Mushroom x has become music x.
If we maintain this basic structure and pan out beyond the time-scale of the Anthropocene a strange relationship begins to emerge. If, as Mycelium Teleology proposes, the human brain has been engineered by mycelium, then human culture is the sum of that engineering. At this time-scale human culture and mycelium are related, as if in a mirror, so that where mycelium is decentralized, indeterminate and potentially deathless, human culture is the same. From this view the mushroom and the human are equally mirrored; the individual mushroom and the individual human erupt into life, for the briefest of moments, to shed their spores into the ecosystem, distributing the potential for the continuation of the mycelium/culture. From this time-scale all thinking is mushroom thinking.

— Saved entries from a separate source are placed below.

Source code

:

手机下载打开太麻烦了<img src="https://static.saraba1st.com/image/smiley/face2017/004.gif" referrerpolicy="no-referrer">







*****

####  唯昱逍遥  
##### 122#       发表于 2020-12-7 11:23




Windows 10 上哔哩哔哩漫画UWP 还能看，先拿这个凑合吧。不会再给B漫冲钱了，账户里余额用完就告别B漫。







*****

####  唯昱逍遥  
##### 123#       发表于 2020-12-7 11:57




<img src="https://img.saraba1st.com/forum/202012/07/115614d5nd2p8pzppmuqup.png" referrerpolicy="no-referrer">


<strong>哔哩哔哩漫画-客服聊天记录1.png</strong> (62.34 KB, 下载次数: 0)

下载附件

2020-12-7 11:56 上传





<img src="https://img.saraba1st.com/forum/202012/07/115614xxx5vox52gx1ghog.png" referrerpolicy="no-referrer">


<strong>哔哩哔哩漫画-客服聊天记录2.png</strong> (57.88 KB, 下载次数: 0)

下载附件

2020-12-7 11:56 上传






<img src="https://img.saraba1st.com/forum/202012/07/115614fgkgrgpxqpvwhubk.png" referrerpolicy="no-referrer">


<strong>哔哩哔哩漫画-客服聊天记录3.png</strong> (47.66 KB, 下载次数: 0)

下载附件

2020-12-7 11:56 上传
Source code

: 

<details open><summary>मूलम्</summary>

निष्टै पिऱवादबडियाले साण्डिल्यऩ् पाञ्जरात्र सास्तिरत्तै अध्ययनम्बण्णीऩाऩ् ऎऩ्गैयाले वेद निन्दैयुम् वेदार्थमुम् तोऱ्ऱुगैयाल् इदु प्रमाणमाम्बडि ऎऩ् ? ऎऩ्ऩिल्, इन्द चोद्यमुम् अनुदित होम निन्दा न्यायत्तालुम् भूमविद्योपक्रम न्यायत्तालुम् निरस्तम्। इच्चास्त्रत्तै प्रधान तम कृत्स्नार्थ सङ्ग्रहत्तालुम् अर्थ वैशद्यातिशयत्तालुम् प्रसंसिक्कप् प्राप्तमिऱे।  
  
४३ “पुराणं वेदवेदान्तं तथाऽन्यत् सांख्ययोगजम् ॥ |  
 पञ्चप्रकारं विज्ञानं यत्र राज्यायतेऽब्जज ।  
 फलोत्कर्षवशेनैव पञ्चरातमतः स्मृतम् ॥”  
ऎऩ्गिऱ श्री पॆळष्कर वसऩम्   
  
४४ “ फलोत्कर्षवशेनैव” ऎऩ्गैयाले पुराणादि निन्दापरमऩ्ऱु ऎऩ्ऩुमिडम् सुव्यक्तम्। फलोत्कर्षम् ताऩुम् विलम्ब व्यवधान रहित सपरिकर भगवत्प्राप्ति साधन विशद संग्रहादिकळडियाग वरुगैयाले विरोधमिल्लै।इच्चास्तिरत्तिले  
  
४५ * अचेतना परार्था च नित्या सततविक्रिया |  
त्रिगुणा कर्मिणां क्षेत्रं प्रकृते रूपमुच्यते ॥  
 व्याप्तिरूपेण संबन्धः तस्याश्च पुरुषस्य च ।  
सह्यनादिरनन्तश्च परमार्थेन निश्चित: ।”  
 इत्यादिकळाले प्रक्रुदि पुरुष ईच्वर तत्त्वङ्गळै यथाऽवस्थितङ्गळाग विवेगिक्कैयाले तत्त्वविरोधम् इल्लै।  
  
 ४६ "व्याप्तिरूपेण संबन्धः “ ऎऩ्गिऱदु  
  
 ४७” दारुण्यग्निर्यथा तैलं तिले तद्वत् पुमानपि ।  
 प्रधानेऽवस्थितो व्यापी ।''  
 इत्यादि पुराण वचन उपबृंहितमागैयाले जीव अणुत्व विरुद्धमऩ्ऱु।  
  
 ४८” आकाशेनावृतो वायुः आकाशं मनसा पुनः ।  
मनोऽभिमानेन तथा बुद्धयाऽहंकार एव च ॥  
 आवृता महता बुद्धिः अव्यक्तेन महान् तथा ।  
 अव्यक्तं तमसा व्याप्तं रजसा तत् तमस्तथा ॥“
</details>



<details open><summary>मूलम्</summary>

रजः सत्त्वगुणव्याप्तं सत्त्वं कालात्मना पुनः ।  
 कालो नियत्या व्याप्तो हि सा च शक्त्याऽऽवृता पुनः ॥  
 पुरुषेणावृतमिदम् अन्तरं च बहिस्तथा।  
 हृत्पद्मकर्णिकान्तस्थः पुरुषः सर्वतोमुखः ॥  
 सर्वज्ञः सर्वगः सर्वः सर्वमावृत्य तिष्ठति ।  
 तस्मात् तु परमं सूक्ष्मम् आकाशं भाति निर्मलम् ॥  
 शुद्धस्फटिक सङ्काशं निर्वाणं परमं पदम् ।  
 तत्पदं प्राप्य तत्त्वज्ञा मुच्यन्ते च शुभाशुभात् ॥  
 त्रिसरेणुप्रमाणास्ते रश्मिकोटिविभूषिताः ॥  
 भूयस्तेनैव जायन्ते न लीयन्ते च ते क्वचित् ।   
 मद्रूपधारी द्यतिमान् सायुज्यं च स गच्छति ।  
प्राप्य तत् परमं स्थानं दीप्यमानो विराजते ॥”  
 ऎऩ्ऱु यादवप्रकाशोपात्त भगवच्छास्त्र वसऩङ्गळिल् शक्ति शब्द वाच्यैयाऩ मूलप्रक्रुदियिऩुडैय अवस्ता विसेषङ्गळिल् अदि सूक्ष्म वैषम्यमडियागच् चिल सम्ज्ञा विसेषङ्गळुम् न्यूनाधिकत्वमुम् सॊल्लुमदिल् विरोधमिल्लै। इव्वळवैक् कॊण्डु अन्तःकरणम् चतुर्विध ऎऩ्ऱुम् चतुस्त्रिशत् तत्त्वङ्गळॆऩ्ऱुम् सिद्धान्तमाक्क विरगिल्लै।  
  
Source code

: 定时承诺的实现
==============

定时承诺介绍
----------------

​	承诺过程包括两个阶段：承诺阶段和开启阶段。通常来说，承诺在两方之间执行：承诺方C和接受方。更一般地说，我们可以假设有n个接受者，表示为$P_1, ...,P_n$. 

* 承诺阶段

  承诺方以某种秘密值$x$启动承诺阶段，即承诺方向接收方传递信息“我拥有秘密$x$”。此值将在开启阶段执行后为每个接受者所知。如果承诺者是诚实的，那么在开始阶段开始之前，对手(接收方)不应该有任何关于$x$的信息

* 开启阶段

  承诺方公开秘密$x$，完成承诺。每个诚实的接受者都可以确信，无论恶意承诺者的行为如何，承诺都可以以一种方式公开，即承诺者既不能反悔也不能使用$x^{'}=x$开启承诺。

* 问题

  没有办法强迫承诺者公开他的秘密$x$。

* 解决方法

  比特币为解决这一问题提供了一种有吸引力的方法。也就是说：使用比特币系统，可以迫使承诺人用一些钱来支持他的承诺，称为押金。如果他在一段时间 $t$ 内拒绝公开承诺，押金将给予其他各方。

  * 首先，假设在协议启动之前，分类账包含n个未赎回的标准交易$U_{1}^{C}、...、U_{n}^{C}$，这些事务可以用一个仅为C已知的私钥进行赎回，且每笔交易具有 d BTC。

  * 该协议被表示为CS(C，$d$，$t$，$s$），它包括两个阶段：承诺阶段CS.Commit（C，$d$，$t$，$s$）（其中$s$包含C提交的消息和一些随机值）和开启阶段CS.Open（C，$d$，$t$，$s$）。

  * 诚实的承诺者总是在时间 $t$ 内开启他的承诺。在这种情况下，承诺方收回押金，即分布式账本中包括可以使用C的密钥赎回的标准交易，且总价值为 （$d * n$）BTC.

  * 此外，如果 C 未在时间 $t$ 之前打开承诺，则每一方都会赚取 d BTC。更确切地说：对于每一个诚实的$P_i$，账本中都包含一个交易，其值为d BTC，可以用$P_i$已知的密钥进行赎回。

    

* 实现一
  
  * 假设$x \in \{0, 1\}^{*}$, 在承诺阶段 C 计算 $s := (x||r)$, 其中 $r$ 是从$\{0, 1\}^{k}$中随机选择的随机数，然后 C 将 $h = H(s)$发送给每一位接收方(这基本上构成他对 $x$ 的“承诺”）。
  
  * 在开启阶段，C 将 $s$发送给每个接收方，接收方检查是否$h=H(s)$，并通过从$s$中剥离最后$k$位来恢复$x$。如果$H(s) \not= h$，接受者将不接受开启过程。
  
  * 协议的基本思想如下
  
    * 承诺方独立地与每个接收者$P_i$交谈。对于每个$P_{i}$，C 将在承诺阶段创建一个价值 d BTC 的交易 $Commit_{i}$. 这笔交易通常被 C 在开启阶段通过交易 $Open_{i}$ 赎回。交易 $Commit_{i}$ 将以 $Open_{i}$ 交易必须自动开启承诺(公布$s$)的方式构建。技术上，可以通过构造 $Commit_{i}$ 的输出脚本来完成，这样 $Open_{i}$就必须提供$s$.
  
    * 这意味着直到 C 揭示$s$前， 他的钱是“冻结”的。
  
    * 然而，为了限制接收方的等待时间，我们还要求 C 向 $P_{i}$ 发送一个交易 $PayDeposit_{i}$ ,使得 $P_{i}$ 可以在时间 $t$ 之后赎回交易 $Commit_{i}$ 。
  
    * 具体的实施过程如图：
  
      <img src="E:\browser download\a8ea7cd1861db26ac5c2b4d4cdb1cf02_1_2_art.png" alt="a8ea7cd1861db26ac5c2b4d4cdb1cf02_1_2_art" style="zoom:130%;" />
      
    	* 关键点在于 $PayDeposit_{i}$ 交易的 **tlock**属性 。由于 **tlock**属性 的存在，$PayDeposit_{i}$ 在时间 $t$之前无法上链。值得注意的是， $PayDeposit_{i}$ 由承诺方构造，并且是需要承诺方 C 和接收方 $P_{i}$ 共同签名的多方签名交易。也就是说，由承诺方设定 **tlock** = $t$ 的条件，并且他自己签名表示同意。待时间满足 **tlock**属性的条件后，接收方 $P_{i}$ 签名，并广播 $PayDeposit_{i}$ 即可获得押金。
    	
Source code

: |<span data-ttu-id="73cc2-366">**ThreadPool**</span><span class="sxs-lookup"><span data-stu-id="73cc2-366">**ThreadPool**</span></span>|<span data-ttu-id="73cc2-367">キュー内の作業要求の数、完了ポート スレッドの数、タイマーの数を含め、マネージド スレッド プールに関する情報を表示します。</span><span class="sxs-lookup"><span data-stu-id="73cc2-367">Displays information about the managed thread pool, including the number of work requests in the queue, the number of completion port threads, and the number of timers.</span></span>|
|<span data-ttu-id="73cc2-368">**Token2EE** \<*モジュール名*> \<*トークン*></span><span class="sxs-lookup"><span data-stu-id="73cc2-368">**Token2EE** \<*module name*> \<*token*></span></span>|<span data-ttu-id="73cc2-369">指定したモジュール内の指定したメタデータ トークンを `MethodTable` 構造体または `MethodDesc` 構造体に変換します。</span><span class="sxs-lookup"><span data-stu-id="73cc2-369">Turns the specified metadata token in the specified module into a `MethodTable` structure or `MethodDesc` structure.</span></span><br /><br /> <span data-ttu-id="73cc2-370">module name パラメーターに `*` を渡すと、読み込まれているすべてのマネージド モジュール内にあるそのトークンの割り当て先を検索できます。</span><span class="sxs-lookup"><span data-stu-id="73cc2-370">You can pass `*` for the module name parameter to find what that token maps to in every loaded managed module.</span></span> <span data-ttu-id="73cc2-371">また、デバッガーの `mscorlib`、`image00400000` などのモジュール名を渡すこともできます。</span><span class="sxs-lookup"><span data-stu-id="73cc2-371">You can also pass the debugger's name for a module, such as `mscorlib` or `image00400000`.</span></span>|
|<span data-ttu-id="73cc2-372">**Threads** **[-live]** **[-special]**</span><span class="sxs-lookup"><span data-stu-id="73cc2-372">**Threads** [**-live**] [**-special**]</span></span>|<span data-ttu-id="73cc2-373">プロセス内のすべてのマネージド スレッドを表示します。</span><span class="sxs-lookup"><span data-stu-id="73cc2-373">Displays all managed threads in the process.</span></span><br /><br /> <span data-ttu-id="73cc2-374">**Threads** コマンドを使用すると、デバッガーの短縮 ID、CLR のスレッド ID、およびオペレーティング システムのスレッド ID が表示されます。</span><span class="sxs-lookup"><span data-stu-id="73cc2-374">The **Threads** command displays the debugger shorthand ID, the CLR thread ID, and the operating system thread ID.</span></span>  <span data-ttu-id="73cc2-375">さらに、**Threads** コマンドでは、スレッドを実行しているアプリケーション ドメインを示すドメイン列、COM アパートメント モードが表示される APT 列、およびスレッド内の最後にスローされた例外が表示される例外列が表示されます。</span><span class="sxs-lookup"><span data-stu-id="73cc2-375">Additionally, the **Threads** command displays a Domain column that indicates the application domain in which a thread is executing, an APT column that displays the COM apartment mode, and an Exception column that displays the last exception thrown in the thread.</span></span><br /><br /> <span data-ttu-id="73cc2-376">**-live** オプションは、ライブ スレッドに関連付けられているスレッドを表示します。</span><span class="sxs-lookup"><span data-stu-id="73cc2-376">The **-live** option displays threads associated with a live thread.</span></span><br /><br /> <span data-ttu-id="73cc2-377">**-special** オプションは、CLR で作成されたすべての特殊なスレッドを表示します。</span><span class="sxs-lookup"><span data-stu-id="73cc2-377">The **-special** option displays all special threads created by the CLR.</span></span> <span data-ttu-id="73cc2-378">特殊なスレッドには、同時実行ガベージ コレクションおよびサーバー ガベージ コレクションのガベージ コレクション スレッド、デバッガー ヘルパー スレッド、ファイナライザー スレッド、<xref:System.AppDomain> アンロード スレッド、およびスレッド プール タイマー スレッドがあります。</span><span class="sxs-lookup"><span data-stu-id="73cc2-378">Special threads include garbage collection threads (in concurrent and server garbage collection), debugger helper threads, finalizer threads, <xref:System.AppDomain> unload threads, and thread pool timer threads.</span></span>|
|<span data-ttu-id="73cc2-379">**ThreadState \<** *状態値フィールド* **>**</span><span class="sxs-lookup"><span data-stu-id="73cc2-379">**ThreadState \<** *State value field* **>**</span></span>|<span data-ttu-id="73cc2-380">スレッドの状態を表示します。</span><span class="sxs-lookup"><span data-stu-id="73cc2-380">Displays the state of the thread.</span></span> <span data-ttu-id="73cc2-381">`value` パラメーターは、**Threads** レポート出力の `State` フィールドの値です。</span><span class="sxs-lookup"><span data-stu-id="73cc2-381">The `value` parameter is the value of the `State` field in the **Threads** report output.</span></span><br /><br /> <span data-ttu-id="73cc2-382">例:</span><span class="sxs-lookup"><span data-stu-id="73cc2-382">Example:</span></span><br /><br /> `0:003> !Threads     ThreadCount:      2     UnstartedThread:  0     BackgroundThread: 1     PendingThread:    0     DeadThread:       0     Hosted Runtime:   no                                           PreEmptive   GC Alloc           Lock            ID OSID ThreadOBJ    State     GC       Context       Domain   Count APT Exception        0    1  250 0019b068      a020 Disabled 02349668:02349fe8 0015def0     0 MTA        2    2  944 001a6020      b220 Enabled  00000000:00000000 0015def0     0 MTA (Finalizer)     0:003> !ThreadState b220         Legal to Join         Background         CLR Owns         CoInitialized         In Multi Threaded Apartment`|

John Cage, with his own practice of mushroom thinking, operates as a kind of cipher in betwixt mycelium and culture. The spores that John Cage has released into the world have found soil and have become their own decentralized part of the cultural ecosystem.
Late in his life he wrote this in his journal: “Often I go into the woods thinking, after all these years, I ought finally to be bored with fungi. But coming upon just any mushroom in good condition, I lose my mind all over again.”